Weaste Cemetery

Biographies of people buried between 1930 & 39

Alfred Willett JP (1855 - 1935)

Alfred Willett was a Director of the engineering company Mather and Platt in Newton Heath, Manchester and was the spirit behind Salford Poor Children's Holiday Camp at Prestatyn, North Wales. He was awarded Freeman of the City of Salford in 1935.

He was born in the Greengate area of Salford in 1855. His father was John Willett (1818 – 1904) born in Manchester, who was a Linen Draper in 1861 and a Dry Goods Warehouseman in 1881. His mother was Mary (nee Wilson) Willett (1821 – 1881) who was born in Bamber Bridge, near Preston, Lancashire.

In 1861 at 75 Bury Street, Salford, Alfred was the youngest of six siblings, all born in Salford. Marsha (b.1843) was aged 18 and was a Milliner, Sarah Ann (b.1845) was aged 16, Mary (b.1850) was aged 11, John jnr (b.1852) was aged 9, William (b.1853) was aged 8 and Alfred (b.1855) was aged 6. In 1871, the family was still at Bury Street, with an addition to the family, Joseph (b.1863). In 1881 still at Bury Street, Sarah A was described as Warehouseman Manchester Goods (Draper), Mary was a Draper, William was a Railway Clerk, Alfred was a Clerk Engineers Dept, and Joseph was Clerk Commercial. On 1st May 1881, Alfred's mother Mary died aged 59 and was buried in the Dissenters portion of Weaste Cemetery.

The 1901 census reveals that Alfred was staying at the Euston Hotel, Drummond Street, St Pancras, London, and his occupation was Director Mechanical Engineer. On 4th March 1904 Alfred's father John died aged 86 and was re-united with his wife at Weaste Cemetery. In 1911 at 236 Great Clewes Street, Higher Broughton, Salford, 54-year-old Alfred was unmarried and an Engineer and Director of a Limited Company. Also in the house were his unmarried sisters Sarah Ann aged 62 and Mary aged 59.

Alfred had worked for Mather and Platt from being a youngster to his retirement in 1924. He was made a board member in 1899 when the company went public. In 1901 he moved from the Salford Iron Works site to the new site in Newton Heath, Manchester. For fifty years, Sir William Platt referred to him as his "guide, philosopher and friend."

After retiring, he devoted more time to his civic duties and social work. He was a Salford Magistrate and Chairman of its Licencing Committee, president of the Salford Society, trustee of the Windsor Institute and involved with other charities.

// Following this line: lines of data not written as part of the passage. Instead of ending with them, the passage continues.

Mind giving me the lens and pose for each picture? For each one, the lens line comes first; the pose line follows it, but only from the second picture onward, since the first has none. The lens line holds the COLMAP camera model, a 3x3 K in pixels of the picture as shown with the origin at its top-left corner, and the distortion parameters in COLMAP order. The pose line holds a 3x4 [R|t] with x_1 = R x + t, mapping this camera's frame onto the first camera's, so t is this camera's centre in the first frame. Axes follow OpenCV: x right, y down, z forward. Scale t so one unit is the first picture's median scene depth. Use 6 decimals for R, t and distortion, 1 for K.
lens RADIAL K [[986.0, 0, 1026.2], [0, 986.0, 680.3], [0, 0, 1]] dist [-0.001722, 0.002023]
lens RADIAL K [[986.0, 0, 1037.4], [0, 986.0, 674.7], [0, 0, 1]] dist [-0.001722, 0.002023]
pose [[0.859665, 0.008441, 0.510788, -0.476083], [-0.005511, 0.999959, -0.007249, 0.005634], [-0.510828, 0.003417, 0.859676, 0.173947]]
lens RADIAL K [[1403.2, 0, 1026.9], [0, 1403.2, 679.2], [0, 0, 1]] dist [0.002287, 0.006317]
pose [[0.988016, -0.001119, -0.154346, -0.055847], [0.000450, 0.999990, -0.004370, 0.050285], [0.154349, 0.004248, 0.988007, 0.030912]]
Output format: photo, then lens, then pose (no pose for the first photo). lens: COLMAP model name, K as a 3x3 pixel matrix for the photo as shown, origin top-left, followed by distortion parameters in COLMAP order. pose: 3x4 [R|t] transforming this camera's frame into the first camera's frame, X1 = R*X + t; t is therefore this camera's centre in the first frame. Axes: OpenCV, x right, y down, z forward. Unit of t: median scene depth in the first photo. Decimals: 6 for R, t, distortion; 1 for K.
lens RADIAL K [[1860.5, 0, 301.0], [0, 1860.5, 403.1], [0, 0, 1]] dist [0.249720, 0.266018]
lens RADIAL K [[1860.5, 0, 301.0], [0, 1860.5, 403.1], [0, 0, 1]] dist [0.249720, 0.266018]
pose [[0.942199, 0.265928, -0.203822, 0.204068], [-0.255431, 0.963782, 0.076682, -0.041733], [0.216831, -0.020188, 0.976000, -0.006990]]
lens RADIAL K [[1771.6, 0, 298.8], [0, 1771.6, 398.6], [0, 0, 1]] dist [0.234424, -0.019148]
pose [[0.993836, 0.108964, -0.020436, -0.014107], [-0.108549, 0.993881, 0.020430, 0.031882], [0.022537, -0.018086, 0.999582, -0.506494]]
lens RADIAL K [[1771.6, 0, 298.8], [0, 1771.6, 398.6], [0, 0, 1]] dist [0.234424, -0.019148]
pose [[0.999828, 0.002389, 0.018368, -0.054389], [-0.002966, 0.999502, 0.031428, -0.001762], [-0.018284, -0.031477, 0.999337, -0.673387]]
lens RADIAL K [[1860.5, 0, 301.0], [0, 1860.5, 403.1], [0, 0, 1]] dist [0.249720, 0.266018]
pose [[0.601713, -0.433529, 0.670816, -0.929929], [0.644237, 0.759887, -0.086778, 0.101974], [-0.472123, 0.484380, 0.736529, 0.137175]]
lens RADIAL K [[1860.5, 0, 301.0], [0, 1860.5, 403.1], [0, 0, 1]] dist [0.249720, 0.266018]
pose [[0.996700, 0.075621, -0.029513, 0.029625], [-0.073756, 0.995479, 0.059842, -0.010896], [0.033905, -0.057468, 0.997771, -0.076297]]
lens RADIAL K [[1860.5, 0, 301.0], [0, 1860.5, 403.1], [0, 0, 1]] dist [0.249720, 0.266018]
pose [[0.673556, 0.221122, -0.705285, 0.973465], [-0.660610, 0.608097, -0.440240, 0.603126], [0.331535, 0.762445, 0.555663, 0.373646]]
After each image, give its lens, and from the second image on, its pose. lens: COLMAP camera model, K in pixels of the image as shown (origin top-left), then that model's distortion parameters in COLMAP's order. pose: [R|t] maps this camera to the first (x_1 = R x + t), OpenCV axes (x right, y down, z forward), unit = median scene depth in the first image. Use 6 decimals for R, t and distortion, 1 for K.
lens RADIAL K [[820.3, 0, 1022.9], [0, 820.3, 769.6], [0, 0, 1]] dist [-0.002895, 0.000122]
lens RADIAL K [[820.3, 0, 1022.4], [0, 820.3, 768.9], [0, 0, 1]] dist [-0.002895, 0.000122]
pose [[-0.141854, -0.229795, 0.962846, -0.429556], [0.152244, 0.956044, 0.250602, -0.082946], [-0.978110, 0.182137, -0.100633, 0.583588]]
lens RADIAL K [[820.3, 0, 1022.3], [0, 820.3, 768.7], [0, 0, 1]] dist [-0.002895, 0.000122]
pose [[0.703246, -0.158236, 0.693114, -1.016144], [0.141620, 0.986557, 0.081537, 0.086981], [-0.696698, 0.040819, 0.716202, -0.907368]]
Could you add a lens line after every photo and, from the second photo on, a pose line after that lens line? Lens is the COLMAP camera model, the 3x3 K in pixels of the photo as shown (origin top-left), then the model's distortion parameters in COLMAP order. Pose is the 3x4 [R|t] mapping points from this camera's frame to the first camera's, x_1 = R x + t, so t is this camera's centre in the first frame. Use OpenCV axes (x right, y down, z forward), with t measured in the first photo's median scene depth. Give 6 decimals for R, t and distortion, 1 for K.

In 1927, he donated the full cost of £750 for the installation of a wireless system at Hope Hospital.

But it was his tireless work and financial support for the Salford Poor Children's Holiday Camp in Prestatyn, North Wales, that Alfred Willett will be best remembered for. He was the inspiration, guiding light and Treasurer. He, as well as the camp founder and Chairman, Salford Mayor Samuel Delves (first Labour Mayor 1925 – 26) and Mayoress Elizabeth Jane Delves, made the camp a success and allowed many Salford school children a week's holiday and an experience by the sea that they would never forget. In May 1830, the Council honoured Alfred by making him a Freeman of the City of Salford. Three weeks later, on 27th May 1930, he died aged 80 and was buried in the family grave at Weaste Cemetery.